In step S75, parameters or weights in the artificial intelligence model may be corrected according to the difference between the prediction data and the verification data to train again according to the training data sets and the verification data sets after the artificial intelligence model is adjusted.

On the contrary, when it is determined that the prediction data converges to the verification data, or when the difference between the prediction data and the verification data is within a preset range, it may be determined that the training of the artificial intelligence model on the batch data has been completed, that is, step S76 is entered.
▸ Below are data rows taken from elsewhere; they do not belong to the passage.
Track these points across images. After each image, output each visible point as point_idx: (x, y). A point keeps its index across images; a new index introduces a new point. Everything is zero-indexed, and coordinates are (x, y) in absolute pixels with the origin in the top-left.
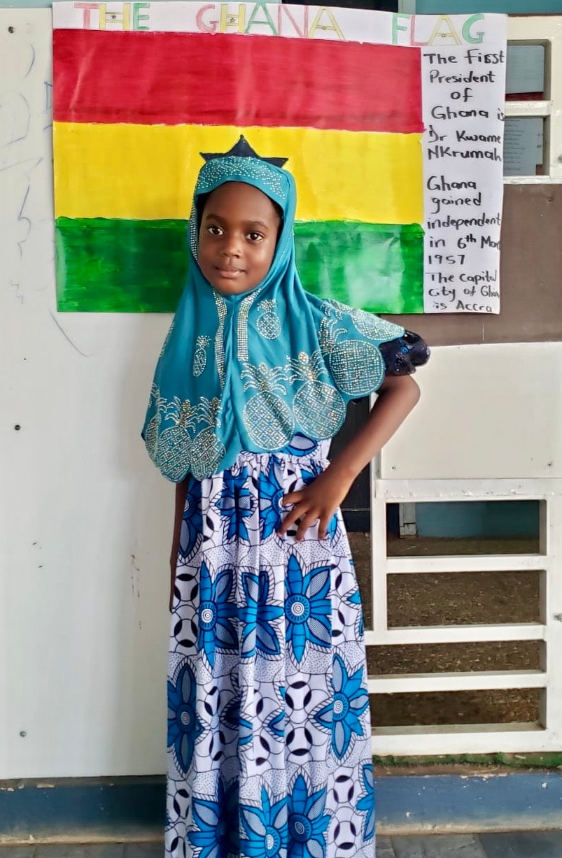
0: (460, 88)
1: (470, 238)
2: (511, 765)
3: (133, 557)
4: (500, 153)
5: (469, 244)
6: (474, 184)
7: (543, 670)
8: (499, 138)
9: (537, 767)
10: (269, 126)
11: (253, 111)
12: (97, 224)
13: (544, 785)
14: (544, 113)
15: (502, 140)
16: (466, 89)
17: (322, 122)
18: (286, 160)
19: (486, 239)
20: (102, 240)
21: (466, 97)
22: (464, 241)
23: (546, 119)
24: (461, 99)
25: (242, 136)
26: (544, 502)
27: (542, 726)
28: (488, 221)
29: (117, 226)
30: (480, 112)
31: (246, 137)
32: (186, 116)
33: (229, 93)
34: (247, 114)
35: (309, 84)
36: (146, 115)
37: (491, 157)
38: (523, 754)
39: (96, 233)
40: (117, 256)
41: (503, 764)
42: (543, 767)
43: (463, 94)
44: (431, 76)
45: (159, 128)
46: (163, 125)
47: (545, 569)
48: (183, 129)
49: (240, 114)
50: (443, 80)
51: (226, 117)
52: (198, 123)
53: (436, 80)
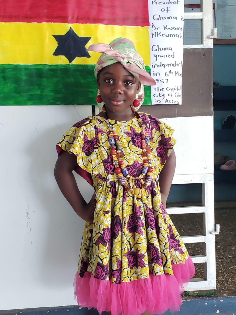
0: (165, 7)
1: (170, 72)
2: (192, 296)
3: (28, 213)
4: (182, 35)
5: (170, 74)
6: (171, 48)
7: (205, 255)
8: (182, 28)
9: (203, 296)
10: (83, 23)
11: (75, 17)
12: (7, 67)
13: (206, 304)
14: (201, 18)
15: (183, 29)
16: (167, 8)
17: (106, 22)
18: (90, 38)
19: (177, 72)
20: (9, 74)
21: (167, 10)
22: (168, 73)
23: (202, 20)
24: (166, 11)
25: (71, 28)
26: (204, 184)
27: (206, 279)
28: (177, 65)
29: (16, 68)
30: (173, 17)
31: (72, 28)
32: (47, 19)
33: (64, 8)
34: (73, 18)
35: (100, 5)
36: (28, 18)
37: (178, 37)
38: (197, 291)
39: (7, 71)
40: (17, 81)
41: (189, 296)
42: (205, 296)
43: (166, 9)
44: (152, 2)
45: (34, 24)
46: (36, 23)
47: (205, 212)
48: (45, 25)
49: (70, 18)
50: (157, 3)
51: (64, 19)
52: (51, 22)
53: (154, 3)
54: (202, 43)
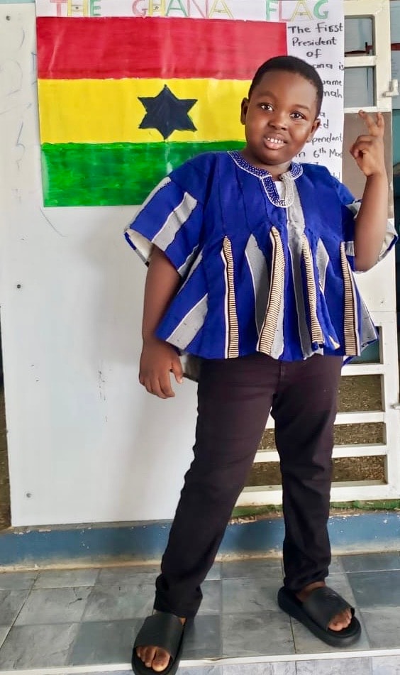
0: (313, 49)
1: (322, 150)
2: (363, 508)
3: (100, 373)
4: (341, 92)
5: (321, 154)
6: (324, 114)
7: (385, 444)
8: (340, 82)
9: (380, 509)
10: (184, 78)
11: (173, 69)
12: (69, 147)
13: (385, 521)
14: (372, 64)
15: (342, 83)
16: (317, 50)
17: (220, 74)
18: (196, 100)
19: (333, 150)
20: (72, 157)
21: (317, 55)
22: (318, 153)
23: (374, 68)
24: (314, 56)
25: (165, 86)
26: (381, 327)
27: (385, 482)
28: (333, 138)
29: (82, 148)
30: (327, 65)
31: (168, 86)
32: (128, 73)
33: (156, 57)
34: (169, 70)
35: (210, 50)
36: (100, 73)
37: (335, 95)
38: (372, 501)
39: (69, 153)
40: (84, 168)
41: (357, 507)
42: (384, 509)
43: (315, 53)
44: (294, 42)
45: (110, 82)
46: (112, 80)
47: (383, 373)
48: (126, 82)
49: (164, 70)
50: (301, 44)
51: (155, 72)
52: (135, 76)
53: (297, 44)
54: (375, 104)
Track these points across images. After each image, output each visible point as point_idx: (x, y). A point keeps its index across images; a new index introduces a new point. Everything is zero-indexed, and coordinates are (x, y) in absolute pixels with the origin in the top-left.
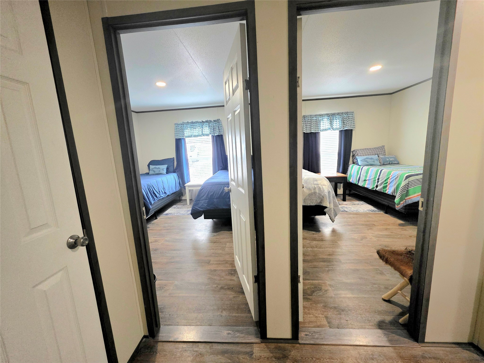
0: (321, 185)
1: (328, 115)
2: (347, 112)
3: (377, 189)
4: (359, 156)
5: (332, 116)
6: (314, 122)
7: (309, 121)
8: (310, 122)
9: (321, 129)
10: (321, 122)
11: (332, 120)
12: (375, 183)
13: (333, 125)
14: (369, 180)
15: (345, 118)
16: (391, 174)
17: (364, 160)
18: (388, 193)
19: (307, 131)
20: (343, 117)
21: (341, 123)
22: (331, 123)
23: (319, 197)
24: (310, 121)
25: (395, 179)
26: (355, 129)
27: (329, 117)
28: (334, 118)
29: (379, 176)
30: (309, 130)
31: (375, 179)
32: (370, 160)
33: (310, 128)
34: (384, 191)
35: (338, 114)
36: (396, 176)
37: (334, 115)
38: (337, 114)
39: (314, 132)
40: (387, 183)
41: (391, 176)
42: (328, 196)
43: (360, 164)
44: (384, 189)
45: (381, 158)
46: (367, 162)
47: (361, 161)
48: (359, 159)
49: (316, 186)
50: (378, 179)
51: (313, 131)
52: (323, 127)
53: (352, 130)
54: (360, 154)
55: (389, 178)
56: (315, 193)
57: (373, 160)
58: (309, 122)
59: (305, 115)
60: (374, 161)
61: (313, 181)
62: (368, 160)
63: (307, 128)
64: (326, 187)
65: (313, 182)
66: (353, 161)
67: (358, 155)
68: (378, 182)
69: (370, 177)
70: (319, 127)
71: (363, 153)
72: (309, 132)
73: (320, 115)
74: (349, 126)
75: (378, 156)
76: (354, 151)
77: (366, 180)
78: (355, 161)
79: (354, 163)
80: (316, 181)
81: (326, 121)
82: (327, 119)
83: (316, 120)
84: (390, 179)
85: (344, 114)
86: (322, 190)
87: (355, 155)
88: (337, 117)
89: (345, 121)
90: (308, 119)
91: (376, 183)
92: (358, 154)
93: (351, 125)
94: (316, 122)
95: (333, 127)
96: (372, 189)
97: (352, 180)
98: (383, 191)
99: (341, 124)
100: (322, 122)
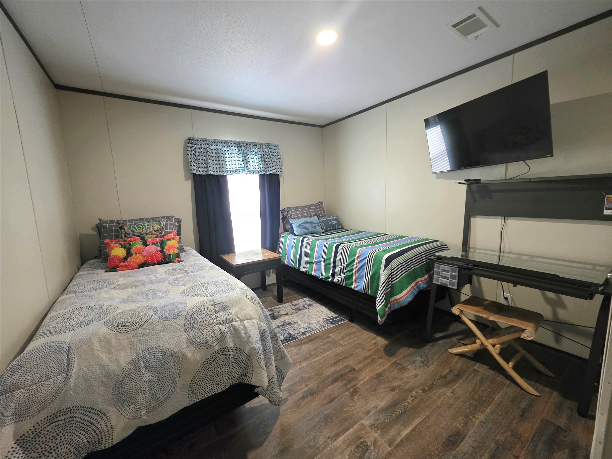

In some embodiments, after the training is completed for the batch, a next batch of test data may be further received to continue the training of the artificial intelligence model until the training of all test data has been input into the artificial intelligence model and the training is completed. In some embodiments, the training method in FIG. 7 may be further applied to retrain the artificial intelligence model to allow weight data of the artificial intelligence model to be dynamically adjusted for the production of each wafer and each lot to generate more precise predicted WAT data and adapt to the changes in characteristics of different wafer production lots. In some embodiments, the predicted WAT data may be used as a reference to adaptively fine-tune the circuit in order to overcome process imperfections and improve yield, thereby enhancing circuit performance.

In summary, the method and the electronic device for predicting wafer test data of the disclosure may perform a pre-processing on the test data to appropriately represent the position information of the test data as positioning-embedding information. In this way, the artificial intelligence model can generate prediction data of the entire wafer test data distribution according to less test data in a condition where the position information is obtained.